Once again, the victims are women.

* * * *

And who are these women who seek late abortions?

Almost all of them are very young. They are minors who are afraid to tell their parents they are pregnant, until that pregnancy starts to show. Frequently they are children--thirteen, fourteen or fifteen--who refuse to accept the fact that they are pregnant until that fact is obvious to others. They are young people outside the information system, who live in communities where there is no one to turn to for information on early abortion.

If an older woman seeks a late abortion, and this is rare, she is apt to be someone in her forties, who thinks she is in menopause and discovers it is pregnancy. Or she may be someone who does not have regular monthly periods, and does not experience other early symptoms of pregnancy. Or she may be someone whose periods have continued after conception.

She may be a woman with mongolism in her family, or the woman who already has produced an abnormal child and wants to be sure the fetus she carries will result in a normal person. Tests for chromosomal abnormalities can be done, but not until about the fourth month of pregnancy. Then, after the test, a culture must be grown which may take another three to six weeks, and this woman may not know until her fifth month of pregnancy that she is carrying a retarded, deformed fetus.

Not long ago I was contacted for help for a sixteen-year-old girl who was near the end of her second trimester of pregnancy.
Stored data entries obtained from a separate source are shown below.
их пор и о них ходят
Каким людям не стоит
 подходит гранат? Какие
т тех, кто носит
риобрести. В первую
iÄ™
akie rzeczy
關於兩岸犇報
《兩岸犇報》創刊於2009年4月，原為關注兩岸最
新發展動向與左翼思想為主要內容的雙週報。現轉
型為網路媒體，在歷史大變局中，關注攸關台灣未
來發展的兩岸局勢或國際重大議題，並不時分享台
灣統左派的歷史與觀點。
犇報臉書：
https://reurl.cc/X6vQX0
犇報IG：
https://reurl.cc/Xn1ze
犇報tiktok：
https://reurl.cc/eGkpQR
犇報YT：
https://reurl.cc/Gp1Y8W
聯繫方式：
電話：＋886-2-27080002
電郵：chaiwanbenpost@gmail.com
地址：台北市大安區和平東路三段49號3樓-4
Her father had a construction business, and a relative, a young man in his twenties, had come to work for her father and had stayed in their home until he found an apartment. He had raped the sixteen-year-old and she became pregnant as a result. She was afraid to tell anyone--she was afraid of the young man and afraid of her father. Finally, she told a teacher, who helped her tell her mother. These are the tragic stories behind the requests for late abortions.
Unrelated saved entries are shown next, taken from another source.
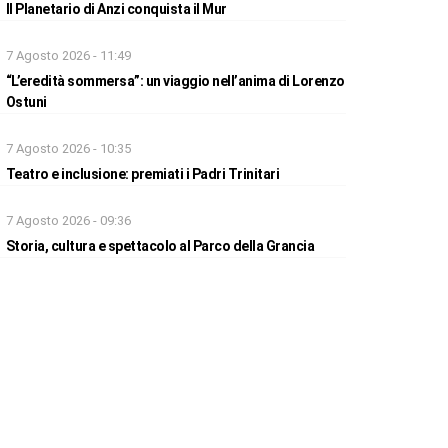
Il Planetario di Anzi conquista il Mur
7 Agosto 2026 - 11:49
“L’eredità sommersa”: un viaggio nell’anima di Lorenzo
Ostuni
7 Agosto 2026 - 10:35
Teatro e inclusione: premiati i Padri Trinitari
7 Agosto 2026 - 09:36
Storia, cultura e spettacolo al Parco della Grancia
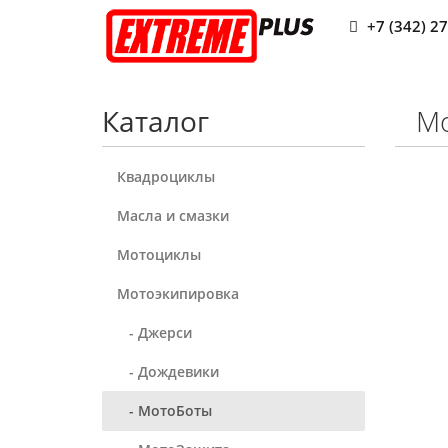
+7 (342) 2
Каталог
Мо
Квадроциклы
Масла и смазки
Мотоциклы
Мотоэкипировка
- Джерси
- Дождевики
- МотоБоты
In January, 1975, I spent many hours arranging a late abortion in New York City for a mentally retarded black girl from the Milwaukee ghetto. She was fourteen years old and had no idea of what had happened to her. Some man had taken advantage of her mental deficiency to impregnate her. Despite her tragic circumstances no help was available for her in Wisconsin, where the few hospitals that do a limited number of late abortions cut off at eighteen or twenty weeks.

No woman ever gets pregnant in order to have an abortion. No woman ever says to herself, "Well, I'm six weeks pregnant, but I'm going to wait and have my abortion at six months because it will be so much more fun." Women ask for late abortions for serious and compelling reasons, and the option of late abortion must be kept open for all these tragic cases.